Take a Chance on Me(39)



“Not really. He died in a plane crash.” The small Cessna had gone down in the Pacific. Nothing but the black box had survived.

“And then what happened?”

“The charges were dropped. Thomas had taken his records with him. There wasn’t enough evidence to convict me. There wasn’t enough evidence to clear me, either, so in the end, my name was still mud.”

Maddie met his gaze. “What happened to Sara?”

“She died with him,” Mitch said, his voice flat. Maddie was quiet for several minutes, staring down at the comforter as though it held the answers to all of her unanswered questions. Finally, she raised her head. “I’m sorry.”

“Yeah, me too,” he said, because he didn’t know what else to say. “But it was my fault. I was stupid and arrogant, and I paid.”

A heavy silence filled the bedroom. She picked up a corner of the comforter and started playing with it. “Was Sara beautiful?”

He tensed on instinct as she uttered the question every male in the universe hated. He wanted to lie, but couldn’t. “Yes, Maddie, she was very beautiful.”

“What did she look like?” She tilted her head.

Seductive and glamorous. The killer red dress she’d worn to the benefit the first night they’d been together was burned in his brain. It was almost always how he remembered her. In a sea of black, he’d spotted her from across the dance floor. Most of the other women had worn their hair up in some complicated arrangement like they were flowers instead of women, but not Sara: she’d worn her straight, midnight glossy hair down.

He’d smiled at her and she raised her glass in a toast. Their eyes had locked, and he’d known right then that she’d be under him.

Mitch sat straighter and looked at Maddie, cross-legged on the bed and decked out in her cotton tank top and shorts, red hair a tumbled mess around her cheeks. She managed to look cute and sexy in a way Sara would never have been able to pull off.

He cleared his throat. “She was tall, with long black hair and really blue eyes.”

“What was she like?”

“She was . . .” He paused, hating the conversation, but for some reason, Maddie wanted to hear this and he couldn’t deny her. Not after her painful story about her father’s death. It made his ordeal sound shallow. Insignificant. He sighed, continuing, “She was vivacious and charming. She had that ‘it’ factor and could pretty much have anyone eating out of the palm of her hand.”

“Did she have a job? Or was she a socialite?”

“She was a corporate attorney.”

“So she was smart and beautiful?”

Her cunning wit had been part of the attraction. “Yes.”

“Did you love her?”

He braced himself and told her the truth. “Yes, I did.”





Maddie wasn’t surprised. She’d known by the tone of his voice, by the shadows that crossed over his expression while he spoke, that he had.

Of course she’d been beautiful. He was beautiful. Even though Maddie had never seen Mitch in anything other than jeans and T-shirts, she had no trouble picturing him moving with Chicago’s elite.

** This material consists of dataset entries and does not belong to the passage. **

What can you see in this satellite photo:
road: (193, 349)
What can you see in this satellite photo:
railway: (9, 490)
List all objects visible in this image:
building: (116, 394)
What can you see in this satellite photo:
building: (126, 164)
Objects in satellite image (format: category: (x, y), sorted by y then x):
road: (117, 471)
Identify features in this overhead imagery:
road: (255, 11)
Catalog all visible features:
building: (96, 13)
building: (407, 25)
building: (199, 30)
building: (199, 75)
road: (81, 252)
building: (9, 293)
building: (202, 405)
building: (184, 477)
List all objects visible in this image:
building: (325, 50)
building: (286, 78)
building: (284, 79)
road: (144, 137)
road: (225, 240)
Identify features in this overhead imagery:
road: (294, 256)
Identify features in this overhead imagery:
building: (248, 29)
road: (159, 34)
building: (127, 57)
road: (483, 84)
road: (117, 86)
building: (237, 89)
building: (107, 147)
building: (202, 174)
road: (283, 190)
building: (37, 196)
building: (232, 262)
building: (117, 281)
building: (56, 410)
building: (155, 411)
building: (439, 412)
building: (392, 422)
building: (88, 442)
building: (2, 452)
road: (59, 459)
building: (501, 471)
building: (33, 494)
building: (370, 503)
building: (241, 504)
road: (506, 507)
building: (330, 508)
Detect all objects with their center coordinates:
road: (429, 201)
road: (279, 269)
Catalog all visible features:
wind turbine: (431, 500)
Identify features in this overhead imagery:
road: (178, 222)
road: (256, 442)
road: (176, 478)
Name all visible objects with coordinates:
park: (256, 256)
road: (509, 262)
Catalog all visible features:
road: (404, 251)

Propped against the headboard, the white sheet a stark contrast to his golden skin, he watched her. The qualifiers gleamed in his eyes, but he was too smart to add them.

Talking about her father’s death had left her vulnerable. As much as she didn’t want to hear about the married woman Mitch had had an affair with, she trudged on. That time in his life was obviously painful. He’d lost everything, just like she had.

“Do you still love her?” Maddie forced her expression to neutral, surprised and worried that his answer mattered. How ironic. She’d been professing her love for Steve since she’d met Mitch, so she shouldn’t be bothered if he said yes. But that was different.

Both of them knew she didn’t love Steve the way she should.

His brow furrowed as his mouth turned down. “No. I haven’t thought about her in a long time.”

She kept quiet and waited, not allowing him the easy answer.

He ran his hand over his jaw, then sighed. “She’s all mixed up with my past. I think we were infatuated. Addicted to each other so we thought we were in love. But looking back, I doubt any of it was real, and even if it was, we’d never have lasted.”

“Why not?”

He shrugged. “She would have hated Revival, and I had to leave Chicago.”

“Do you hate Revival?” She’d wondered. He hadn’t kept up this gorgeous house and didn’t seem to care about the bar, but tonight, with his friends, he’d seemed right at home.

“No.” He shook his head as though the words weren’t convincing enough. “Not anymore. I thought I’d go crazy when I first got here, but after a while I adjusted.”

“And are you happy now?”

A small smirk curved over his lips. “I’m about as happy as you are.”

She nodded. The subject of happiness seemed too big to tackle right now.

Silence fell like a heavy blanket as they were once again caught in the awkward place between strangers and intimacy. She glanced around the room, her attention settling on the door. “I should go back to bed.”

“Stay.” His hand tightened on her leg. “Please.”